● STATED TASK 1
In the records further down, rewrite the stretch from the line containing "catalogue / barcode: US 915162" through the line containing "island: Oahu" as a numbered list, skipping any blank lines.

● SUPPLIED TEXT

The normal human response toward a potential threat is to want to see it as clearly as possible. Existing weapon mounted lights, which contain only narrow illumination beams, have the most intense portion of the light beam parallel with the weapon's barrel. This necessitates that the best lit area is also the general location that a bullet would strike if the weapon were discharged. On the other hand, it is almost universally undesirable to point a weapon at something you do not intend to shoot.
Weapon mounted lights are often used for searching or clearing activities, when the intent to shoot does not exist or has not yet been determined. The human mind has a tendency to center an object being observed within its field of view. This also holds true for centering objects being viewed within the narrow circular beam of a flashlight.
Since existing weapon mounted lights have the brightest portion of their beams parallel with the weapon's barrel, this has traditionally meant that the user's tendency is to instinctively point the weapon directly at whatever is being illuminated, even if there was no desire to actually discharge the weapon. This could cause accidental shootings, especially in high stress situations. Intense and frequent training can assist in overcoming this tendency, but such training is very rare for both law enforcement and civilians. It is therefore desirable to create weapon mounted lights which compensate for both human nature, lack of training, and the existing deficiencies in weapon mounted lights, by illuminating a broader area.
U.S. Pat. No. 6,675,521 issued to Kim on Jan. 13, 2004 shows an attachment for a firearm which slidably engages a railing and has an adjustable flashlight head attached thereto. The device of Kim may be positioned along the side of a barrel and has a head that is adjustable while still maintaining a forward focus of the light beam. U.S. Pat. No. 7,421,817 issued to Larsson on Sep. 9, 2008 teaches a gun accessory mounting device. The device of Larsson has a mounting device which allows a flashlight to be mounted to a handgun in a position in front of the trigger. The mounting device appears to permit an entire flashlight to be pivoted at a point adjacent the front of the trigger to engage an attachment mechanism. This device does not provide for a broad beam and does not show a rotating head flashlight.
U.S. Patent Application Publication No. US 2008/0209789 shows an accessory mount that pivots laterally along the line of the barrel, but does not illuminate a broad area including the areas at an angle to the barrel. U.S. Pat. No. 7,117,624 teaches accessory devices for firearms that includes a light, which is slidably engaged on a rail along the bottom of the forearm of a shotgun, and has a rotatable accessory disposed thereon.

● DATA SHOWN
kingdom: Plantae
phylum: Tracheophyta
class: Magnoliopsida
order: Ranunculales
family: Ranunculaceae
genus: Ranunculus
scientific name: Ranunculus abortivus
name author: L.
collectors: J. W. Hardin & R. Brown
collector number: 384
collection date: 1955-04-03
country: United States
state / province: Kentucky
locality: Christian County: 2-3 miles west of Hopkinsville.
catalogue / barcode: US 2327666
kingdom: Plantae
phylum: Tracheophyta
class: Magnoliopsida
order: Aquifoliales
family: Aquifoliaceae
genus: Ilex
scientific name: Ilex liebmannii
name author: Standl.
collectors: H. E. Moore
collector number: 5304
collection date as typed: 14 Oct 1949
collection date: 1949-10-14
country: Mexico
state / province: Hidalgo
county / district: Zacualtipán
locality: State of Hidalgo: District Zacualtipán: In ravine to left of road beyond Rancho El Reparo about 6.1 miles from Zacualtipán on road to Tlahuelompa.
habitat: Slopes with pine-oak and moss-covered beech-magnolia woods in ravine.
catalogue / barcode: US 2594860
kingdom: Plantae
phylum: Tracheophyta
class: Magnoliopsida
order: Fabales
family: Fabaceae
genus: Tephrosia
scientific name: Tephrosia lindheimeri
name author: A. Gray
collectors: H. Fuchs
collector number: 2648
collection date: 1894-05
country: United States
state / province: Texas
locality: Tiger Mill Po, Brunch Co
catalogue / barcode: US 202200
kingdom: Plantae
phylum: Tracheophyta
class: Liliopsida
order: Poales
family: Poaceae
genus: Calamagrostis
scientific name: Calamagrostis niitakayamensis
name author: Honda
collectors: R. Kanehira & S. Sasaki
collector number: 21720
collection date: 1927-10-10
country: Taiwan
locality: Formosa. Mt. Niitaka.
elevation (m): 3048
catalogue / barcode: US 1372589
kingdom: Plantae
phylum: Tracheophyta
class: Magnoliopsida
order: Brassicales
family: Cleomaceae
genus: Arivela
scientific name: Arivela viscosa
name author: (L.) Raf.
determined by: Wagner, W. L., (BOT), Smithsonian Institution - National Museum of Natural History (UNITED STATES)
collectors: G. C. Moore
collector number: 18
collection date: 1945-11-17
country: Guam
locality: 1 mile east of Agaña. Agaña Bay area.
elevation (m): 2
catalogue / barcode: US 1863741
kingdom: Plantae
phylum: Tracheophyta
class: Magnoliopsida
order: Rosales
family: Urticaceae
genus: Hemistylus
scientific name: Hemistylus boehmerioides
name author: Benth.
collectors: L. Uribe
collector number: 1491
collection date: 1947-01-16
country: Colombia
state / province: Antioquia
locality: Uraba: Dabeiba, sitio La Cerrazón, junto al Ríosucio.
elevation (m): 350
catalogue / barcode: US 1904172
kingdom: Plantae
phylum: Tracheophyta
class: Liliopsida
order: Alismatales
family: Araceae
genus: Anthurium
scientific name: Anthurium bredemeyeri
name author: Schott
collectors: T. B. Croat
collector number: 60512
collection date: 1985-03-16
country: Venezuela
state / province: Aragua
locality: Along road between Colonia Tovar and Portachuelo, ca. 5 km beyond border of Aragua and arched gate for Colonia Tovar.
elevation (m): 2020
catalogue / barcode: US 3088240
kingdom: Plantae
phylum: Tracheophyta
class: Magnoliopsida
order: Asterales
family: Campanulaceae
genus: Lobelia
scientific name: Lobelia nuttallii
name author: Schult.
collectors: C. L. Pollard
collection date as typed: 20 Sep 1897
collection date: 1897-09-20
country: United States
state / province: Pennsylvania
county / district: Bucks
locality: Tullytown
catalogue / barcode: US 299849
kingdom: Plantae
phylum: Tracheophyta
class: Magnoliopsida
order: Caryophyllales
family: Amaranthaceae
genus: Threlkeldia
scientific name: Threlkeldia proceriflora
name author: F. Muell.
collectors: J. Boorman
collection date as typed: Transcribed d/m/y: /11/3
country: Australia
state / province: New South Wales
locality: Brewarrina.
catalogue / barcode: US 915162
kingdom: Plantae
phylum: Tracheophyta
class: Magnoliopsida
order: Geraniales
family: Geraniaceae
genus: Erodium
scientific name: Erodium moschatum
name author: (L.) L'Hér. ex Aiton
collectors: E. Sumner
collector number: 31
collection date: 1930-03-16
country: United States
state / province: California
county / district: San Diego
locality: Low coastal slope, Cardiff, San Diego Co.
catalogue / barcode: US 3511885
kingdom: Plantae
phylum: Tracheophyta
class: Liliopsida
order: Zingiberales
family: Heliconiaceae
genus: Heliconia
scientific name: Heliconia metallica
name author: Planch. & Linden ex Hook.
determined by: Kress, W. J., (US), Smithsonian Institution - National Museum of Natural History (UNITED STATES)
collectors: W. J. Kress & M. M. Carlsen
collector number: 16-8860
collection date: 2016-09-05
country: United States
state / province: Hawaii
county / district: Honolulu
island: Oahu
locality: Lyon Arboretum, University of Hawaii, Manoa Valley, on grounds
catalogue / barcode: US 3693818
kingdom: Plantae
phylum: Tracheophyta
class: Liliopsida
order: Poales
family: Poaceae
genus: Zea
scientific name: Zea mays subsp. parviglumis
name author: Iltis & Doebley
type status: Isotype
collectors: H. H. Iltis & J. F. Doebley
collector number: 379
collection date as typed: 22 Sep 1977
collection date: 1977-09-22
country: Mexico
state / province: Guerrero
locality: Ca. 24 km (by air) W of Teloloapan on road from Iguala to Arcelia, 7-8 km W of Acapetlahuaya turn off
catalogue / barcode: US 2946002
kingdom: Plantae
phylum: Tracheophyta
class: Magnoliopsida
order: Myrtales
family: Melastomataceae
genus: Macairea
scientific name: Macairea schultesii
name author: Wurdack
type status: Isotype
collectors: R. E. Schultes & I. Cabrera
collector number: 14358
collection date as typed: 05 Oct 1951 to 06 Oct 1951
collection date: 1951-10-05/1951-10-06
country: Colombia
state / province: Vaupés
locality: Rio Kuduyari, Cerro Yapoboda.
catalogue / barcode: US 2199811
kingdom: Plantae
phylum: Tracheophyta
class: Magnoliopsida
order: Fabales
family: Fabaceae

● STATED TASK 2
Reproduce, word for word, the stretch of the weapon-light text from "U.S. Patent Application" through "accessory disposed thereon.".

● FULL RESPONSE 1
1. catalogue / barcode: US 915162
2. kingdom: Plantae
3. phylum: Tracheophyta
4. class: Magnoliopsida
5. order: Geraniales
6. family: Geraniaceae
7. genus: Erodium
8. scientific name: Erodium moschatum
9. name author: (L.) L'Hér. ex Aiton
10. collectors: E. Sumner
11. collector number: 31
12. collection date: 1930-03-16
13. country: United States
14. state / province: California
15. county / district: San Diego
16. locality: Low coastal slope, Cardiff, San Diego Co.
17. catalogue / barcode: US 3511885
18. kingdom: Plantae
19. phylum: Tracheophyta
20. class: Liliopsida
21. order: Zingiberales
22. family: Heliconiaceae
23. genus: Heliconia
24. scientific name: Heliconia metallica
25. name author: Planch. & Linden ex Hook.
26. determined by: Kress, W. J., (US), Smithsonian Institution - National Museum of Natural History (UNITED STATES)
27. collectors: W. J. Kress & M. M. Carlsen
28. collector number: 16-8860
29. collection date: 2016-09-05
30. country: United States
31. state / province: Hawaii
32. county / district: Honolulu
33. island: Oahu

● FULL RESPONSE 2
U.S. Patent Application Publication No. US 2008/0209789 shows an accessory mount that pivots laterally along the line of the barrel, but does not illuminate a broad area including the areas at an angle to the barrel. U.S. Pat. No. 7,117,624 teaches accessory devices for firearms that includes a light, which is slidably engaged on a rail along the bottom of the forearm of a shotgun, and has a rotatable accessory disposed thereon.